Item 8.01. Other Events.
In July 2014, Community Health Systems, Inc. (the "Company") confirmed that its
computer network was the target of an external, criminal cyber attack that the
Company believes occurred in April and June, 2014. The Company and its forensic
expert, Mandiant (a FireEye Company), believe the attacker was an "Advanced
Persistent Threat" group originating from China who used highly sophisticated
malware and technology to attack the Company's systems. The attacker was able to
bypass the Company's security measures and successfully copy and transfer
certain data outside the Company. Since first learning of this attack, the
Company has worked closely with federal law enforcement authorities in
connection with their investigation and possible prosecution of those determined
to be responsible for this attack. The Company also engaged Mandiant, who has
conducted a thorough investigation of this incident and is advising the Company
regarding remediation efforts. Immediately prior to the filing of this Report,
the Company completed eradication of the malware from its systems and finalized
the implementation of other remediation efforts that are designed to protect
against future intrusions of this type. The Company has been informed by federal
authorities and Mandiant that this intruder has typically sought valuable
intellectual property, such as medical device and equipment development data.
However, in this instance the data transferred was non-medical patient
identification data related to the Company's physician practice operations and
affected approximately 4.5 million individuals who, in the last five years, were
referred for or received services from physicians affiliated with the Company.

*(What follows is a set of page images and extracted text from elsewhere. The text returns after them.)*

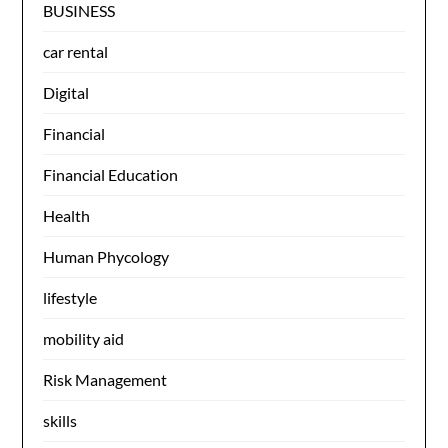
BUSINESS
car rental
Digital
Financial
Financial Education
Health
Human Phycology
lifestyle
mobility aid
Risk Management
skills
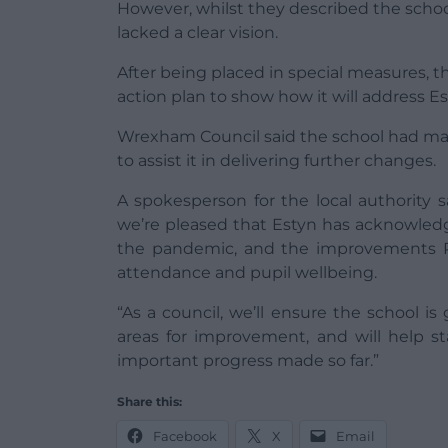
However, whilst they described the school
lacked a clear vision.
After being placed in special measures, t
action plan to show how it will address 
Wrexham Council said the school had m
to assist it in delivering further changes.
A spokesperson for the local authority sa
we’re pleased that Estyn has acknowledg
the pandemic, and the improvements R
attendance and pupil wellbeing.
“As a council, we’ll ensure the school i
areas for improvement, and will help st
important progress made so far.”
Share this:
Facebook
X
Email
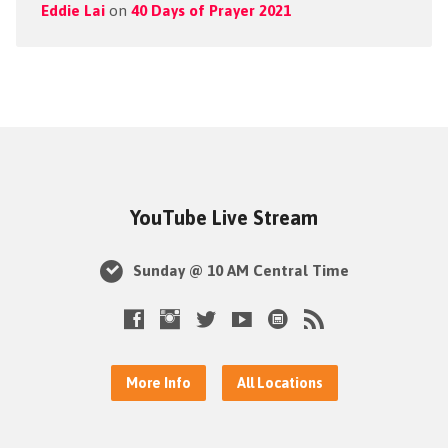
Eddie Lai
on
40 Days of Prayer 2021
YouTube Live Stream
Sunday @ 10 AM Central Time
More Info
All Locations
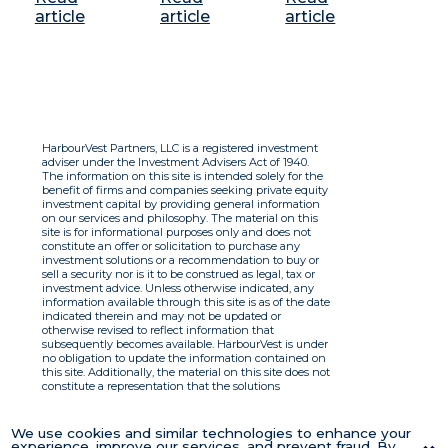
article
article
article
HarbourVest Partners, LLC is a registered investment
adviser under the Investment Advisers Act of 1940.
The information on this site is intended solely for the
benefit of firms and companies seeking private equity
investment capital by providing general information
on our services and philosophy. The material on this
site is for informational purposes only and does not
constitute an offer or solicitation to purchase any
investment solutions or a recommendation to buy or
sell a security nor is it to be construed as legal, tax or
investment advice. Unless otherwise indicated, any
information available through this site is as of the date
indicated therein and may not be updated or
otherwise revised to reflect information that
subsequently becomes available. HarbourVest is under
no obligation to update the information contained on
this site. Additionally, the material on this site does not
constitute a representation that the solutions
described therein are suitable or appropriate for any
person and HarbourVest does not accept any liability
with respect to the information. By using this site you
We use cookies and similar technologies to enhance your
agree to the Terms of Use.
experience, improve our services, and prevent fraud. By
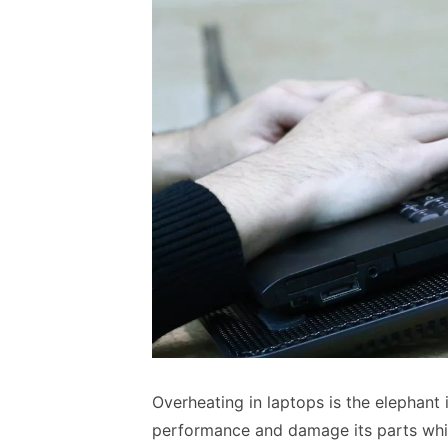
Overheating in laptops is the elephant
performance and damage its parts whi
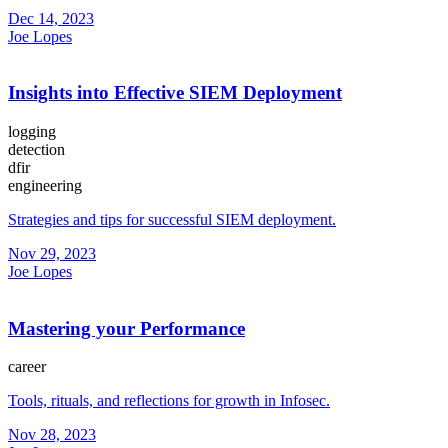
Dec 14, 2023
Joe Lopes
Insights into Effective SIEM Deployment
logging
detection
dfir
engineering
Strategies and tips for successful SIEM deployment.
Nov 29, 2023
Joe Lopes
Mastering your Performance
career
Tools, rituals, and reflections for growth in Infosec.
Nov 28, 2023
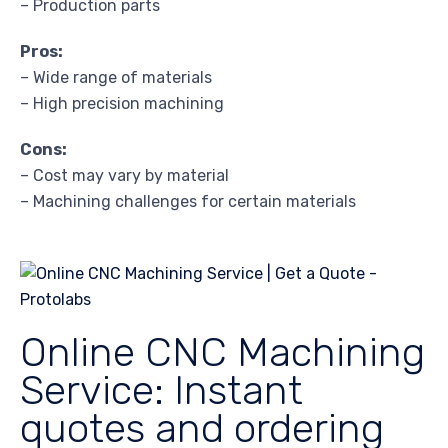
– Production parts
Pros:
– Wide range of materials
– High precision machining
Cons:
– Cost may vary by material
– Machining challenges for certain materials
Online CNC Machining
Service: Instant
quotes and ordering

The Company has confirmed that this data did not include patient credit card,
medical or clinical information; the data is, however, considered protected
under the Health Insurance Portability and Accountability Act ("HIPAA") because
it includes patient names, addresses, birthdates, telephone numbers and social
security numbers. The Company is providing appropriate notification to affected
patients and regulatory agencies as required by federal and state law. The
Company will also be offering identity theft protection services to individuals
affected by this attack. The Company carries cyber/privacy liability insurance
to protect it against certain losses related to matters of this nature. While
this matter may result in remediation expenses, regulatory inquiries, litigation
and other liabilities, at this time, the Company does not believe this incident
will have a material adverse effect on its business or financial results.
This Current Report on Form 8-K contains forward-looking statements within the
meaning of Section 27A of the Securities Act of 1933, as amended, Section 21E of
the Securities Exchange Act of 1934, as amended, and the Private Securities
Litigation Reform Act of 1995, that involve risks and uncertainties. All
statements in this Current Report on Form 8-K, other than statements of
historical fact, including statements regarding the anticipated impact of the
incident described herein on the Company's business and financial results, are
forward-looking statements. These statements are not guarantees of future
results or performance, and actual outcomes and results may differ materially
from those expressed in, or implied by, any of these forward-looking statements.
Risks and uncertainties that could cause actual results to differ materially
from those in the forward-looking statements include, but are not limited to,
the outcome of any potential regulatory inquiries and/or litigation to which the
Company may become subject as the result of this incident, the potential
reputational damage to the Company resulting from this incident, the outcome of
the Company's pending and ongoing investigation, including the Company's
potential discovery of additional information relating to this incident, and the
extent of remediation costs and other additional operating or other expenses
that may be incurred by the Company as the result of this incident. The Company
undertakes no obligation to revise or update any forward-looking statements, or
to make any other forward-looking statements, whether as a result of new
information, future events, or otherwise.
The information furnished pursuant to this Item 8.01 shall not be deemed "filed"
for purposes of Section 18 of the Securities Exchange Act of 1934 (the "Exchange
Act") or otherwise subject to the liabilities under that Section and shall not
be deemed to be incorporated by reference into any filing of the Company under
the Securities Act of 1933 or the Exchange Act.